TKP 1929 tevkifatı sonrasında TKP hükümlülerinden Scharfmann’ın Komünist Enternasyonal Doğu Sekreterliği’ne yazdığı 13.9.1933 tarihli “çok gizli” raporunda, ilginç bir biçimde, eski TKP’nin yönetici kadroları arasında “dışarıdan devrim” anlayışını savunanların bulunduğunu öğreniyoruz:
“ ‘Liderlerin’ sevdiği bir yöntem var. Şu ya da bu ilkeyi koyarken, kendileri ile parti üyeleri arasına ateşli bir mesafe koymak, yükselen alevlerde kendi çorbasını pişirmek. Örneğin, Türkiye’de devrim dışarıdan, yurtdışından gelen bir devrim mi, yoksa ülke içinde kabaran bir devrim mi olacak konusunu ele alalım. İsmail / Hüsamettin ve takımı, büyük laflar sarf ederek, hele de, diğer tarafa karşı hakaretler yağdırarak, Türkiye’de devrimin yalnız dışarıdan olabileceği tezini savunuyordu. Bu görüşe ancak saygı duyulabilirdi, çünkü partinin genel çizgisine uygun düşse bile, bu tezin her kanıtı, o ortamda herhangi bir kanıt kadar değerli olabilirdi. TKP’nin gündeminde bugün devrim sorunu değil, sınıf savaşı ideolojisini geniş yığınlar arasında yayma ve proletaryayı örgütleme görevi bulunduğuna göre, Türkiye işçi sınıfının içinde bulunduğu bugünkü durumda devrim sorununun yalnız ikincil bir sorun olduğunu kabul edecek olursak, bu soruna birden olağanüstü önem verilmesine şaşmamak elde değil. Kaldı ki, devrim ister dışarıdan, ister içeriden olsun, komünizmin pratik uygulama sorunları karşımıza çıkacaktır. (…) Bütün bunları saptadıktan sonra, haklı olarak şunu söyleyebiliriz ki, dışarıdan devrim tezini savunanlar için önemli olan tezin kendisi değil, parti yönetimindeki muhalif rakiplerini saf dışı bırakmak için bahane edilmesidir.” (Akbulut, Erden (der.), 1929 TKP Davası, Tüstav Yay., İstanbul, 2005;222)

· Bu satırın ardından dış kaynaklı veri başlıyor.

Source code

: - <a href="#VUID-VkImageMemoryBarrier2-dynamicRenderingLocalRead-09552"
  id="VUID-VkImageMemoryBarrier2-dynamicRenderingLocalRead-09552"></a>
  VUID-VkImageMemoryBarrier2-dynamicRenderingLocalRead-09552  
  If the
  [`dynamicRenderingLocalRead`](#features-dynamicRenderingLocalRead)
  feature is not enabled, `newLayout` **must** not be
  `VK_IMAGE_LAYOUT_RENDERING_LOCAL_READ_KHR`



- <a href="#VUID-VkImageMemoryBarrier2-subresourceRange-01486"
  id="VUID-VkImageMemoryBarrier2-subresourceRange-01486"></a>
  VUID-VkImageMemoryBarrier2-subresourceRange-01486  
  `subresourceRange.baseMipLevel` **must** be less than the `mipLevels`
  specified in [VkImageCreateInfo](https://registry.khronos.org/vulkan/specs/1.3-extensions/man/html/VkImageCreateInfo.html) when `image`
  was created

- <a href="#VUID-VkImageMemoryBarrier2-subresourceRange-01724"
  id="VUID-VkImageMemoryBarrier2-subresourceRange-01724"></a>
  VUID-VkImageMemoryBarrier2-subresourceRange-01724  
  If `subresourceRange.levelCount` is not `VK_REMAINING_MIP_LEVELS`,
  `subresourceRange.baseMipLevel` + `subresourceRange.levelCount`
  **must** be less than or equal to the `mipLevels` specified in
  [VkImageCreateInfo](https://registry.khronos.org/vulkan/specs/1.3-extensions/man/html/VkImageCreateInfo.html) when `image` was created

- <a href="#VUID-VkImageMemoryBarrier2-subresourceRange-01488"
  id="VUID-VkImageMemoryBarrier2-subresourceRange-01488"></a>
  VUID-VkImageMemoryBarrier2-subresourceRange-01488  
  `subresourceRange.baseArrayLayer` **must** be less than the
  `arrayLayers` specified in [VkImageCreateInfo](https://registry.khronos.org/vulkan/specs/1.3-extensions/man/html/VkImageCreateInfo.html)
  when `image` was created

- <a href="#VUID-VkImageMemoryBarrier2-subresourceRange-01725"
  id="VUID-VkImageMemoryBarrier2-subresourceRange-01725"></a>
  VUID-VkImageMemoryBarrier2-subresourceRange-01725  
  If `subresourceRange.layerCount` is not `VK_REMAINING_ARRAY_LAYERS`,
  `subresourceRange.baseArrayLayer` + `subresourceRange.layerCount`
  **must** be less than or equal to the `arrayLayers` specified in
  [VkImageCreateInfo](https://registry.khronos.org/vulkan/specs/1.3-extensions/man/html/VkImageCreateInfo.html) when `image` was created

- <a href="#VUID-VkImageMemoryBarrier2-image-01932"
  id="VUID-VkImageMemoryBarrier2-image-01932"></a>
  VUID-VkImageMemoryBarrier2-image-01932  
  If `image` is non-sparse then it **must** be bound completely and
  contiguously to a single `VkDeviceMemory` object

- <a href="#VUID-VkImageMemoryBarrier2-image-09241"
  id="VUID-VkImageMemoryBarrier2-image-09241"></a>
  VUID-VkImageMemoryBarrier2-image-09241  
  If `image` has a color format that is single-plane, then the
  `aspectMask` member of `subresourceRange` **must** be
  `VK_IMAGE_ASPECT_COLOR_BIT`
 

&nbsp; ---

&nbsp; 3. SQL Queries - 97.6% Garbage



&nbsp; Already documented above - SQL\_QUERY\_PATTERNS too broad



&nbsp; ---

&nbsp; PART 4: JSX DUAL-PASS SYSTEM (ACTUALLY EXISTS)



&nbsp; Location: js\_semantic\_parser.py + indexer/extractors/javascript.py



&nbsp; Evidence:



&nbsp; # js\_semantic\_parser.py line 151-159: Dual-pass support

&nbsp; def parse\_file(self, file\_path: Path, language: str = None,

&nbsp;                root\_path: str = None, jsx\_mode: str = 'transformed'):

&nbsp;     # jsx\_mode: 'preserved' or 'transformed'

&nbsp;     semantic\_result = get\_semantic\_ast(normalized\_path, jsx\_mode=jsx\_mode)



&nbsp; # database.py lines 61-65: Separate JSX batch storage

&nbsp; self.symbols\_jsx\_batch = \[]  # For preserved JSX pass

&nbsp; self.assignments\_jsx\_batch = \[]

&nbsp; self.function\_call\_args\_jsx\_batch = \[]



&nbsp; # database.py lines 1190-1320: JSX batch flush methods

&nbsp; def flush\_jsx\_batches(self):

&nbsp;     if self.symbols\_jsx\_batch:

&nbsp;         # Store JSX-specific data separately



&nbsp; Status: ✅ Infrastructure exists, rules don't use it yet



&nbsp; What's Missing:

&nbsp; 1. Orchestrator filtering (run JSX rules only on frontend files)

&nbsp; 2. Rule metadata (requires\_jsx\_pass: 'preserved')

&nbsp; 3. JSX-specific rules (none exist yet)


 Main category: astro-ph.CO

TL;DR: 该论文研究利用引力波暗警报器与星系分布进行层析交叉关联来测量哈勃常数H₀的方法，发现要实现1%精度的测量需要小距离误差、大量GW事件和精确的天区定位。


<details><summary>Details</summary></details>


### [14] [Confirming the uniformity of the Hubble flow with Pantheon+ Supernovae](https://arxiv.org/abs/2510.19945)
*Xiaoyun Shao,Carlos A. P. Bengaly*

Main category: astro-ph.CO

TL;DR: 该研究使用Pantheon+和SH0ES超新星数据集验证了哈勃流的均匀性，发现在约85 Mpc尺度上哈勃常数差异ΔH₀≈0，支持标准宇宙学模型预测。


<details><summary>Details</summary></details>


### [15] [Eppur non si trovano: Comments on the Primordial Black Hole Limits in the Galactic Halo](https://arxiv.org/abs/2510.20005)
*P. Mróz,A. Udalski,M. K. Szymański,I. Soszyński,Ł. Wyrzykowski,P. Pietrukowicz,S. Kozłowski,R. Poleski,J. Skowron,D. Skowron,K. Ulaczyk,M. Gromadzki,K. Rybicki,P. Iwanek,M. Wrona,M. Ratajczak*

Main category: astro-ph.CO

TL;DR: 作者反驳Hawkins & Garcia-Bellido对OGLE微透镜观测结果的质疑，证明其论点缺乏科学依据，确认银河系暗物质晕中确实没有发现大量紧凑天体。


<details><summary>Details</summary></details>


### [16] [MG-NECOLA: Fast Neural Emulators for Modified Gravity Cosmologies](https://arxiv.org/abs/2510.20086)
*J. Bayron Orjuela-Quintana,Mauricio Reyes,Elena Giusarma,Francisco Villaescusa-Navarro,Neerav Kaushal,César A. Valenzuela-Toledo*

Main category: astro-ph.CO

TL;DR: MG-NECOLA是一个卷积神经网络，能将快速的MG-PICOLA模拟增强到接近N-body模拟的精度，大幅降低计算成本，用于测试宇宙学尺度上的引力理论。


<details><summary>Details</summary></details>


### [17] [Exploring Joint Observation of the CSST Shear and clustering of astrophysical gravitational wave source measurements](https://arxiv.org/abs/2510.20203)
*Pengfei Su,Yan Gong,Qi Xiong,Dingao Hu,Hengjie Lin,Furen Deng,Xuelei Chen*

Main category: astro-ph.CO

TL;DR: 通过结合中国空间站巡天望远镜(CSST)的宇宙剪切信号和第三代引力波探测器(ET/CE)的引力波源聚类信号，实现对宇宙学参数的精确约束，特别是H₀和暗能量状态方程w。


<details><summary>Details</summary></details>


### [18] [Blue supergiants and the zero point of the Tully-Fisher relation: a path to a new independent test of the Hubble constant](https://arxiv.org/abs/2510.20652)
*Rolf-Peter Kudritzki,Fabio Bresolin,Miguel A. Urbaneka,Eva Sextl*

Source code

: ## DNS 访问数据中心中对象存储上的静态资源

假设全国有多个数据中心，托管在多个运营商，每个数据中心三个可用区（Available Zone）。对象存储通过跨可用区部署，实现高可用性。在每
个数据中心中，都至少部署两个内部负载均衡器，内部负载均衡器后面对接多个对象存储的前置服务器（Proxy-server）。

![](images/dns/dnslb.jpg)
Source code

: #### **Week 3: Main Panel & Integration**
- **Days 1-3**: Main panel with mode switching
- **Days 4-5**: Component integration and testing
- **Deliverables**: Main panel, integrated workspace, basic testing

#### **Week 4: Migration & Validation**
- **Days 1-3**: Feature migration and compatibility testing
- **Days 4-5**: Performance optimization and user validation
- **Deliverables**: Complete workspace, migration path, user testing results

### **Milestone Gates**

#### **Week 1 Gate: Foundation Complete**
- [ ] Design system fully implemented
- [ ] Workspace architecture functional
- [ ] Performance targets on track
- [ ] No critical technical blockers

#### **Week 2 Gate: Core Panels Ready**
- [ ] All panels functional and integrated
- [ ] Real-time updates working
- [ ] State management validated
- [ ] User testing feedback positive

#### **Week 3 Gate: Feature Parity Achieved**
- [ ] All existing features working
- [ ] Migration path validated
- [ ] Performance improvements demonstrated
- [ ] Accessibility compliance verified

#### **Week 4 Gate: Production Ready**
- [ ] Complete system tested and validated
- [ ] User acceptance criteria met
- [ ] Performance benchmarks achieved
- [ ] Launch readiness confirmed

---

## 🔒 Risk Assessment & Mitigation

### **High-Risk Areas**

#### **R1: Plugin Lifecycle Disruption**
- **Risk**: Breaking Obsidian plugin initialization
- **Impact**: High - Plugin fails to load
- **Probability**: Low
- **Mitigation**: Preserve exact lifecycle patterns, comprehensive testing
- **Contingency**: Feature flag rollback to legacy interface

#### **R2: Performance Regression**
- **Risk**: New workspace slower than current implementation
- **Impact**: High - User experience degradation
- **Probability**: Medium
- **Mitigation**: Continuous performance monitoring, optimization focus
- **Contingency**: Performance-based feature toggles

1920-1922 döneminde Sovyet Rusya’nın Anadolu’ya asker gönderme girişimlerini ayrı bir yazıda ele alacağım.
Bu olgular bilinmeden ve dikkate alınmadan, Mustafa Kemal Paşa’nın Anadolu’da (enternasyonalizm adına) Sovyet Rusya’ya ve ardından Sovyetler Birliği’ne bağımlı olarak faaliyet gösteren komünistlere ilişkin tavrını anlayabilmek mümkün değildir. Bu tartışmaları bilmeden ve öğrenmemekte direnerek, insanlık tarihinde önemli bir dönüm noktası olan Sovyet Rusya’da yönetimin bazı hatalarını görmemekte veya görüp de gizlemeye çalışmakta ısrar etmelerini de gerçekten anlayamıyorum.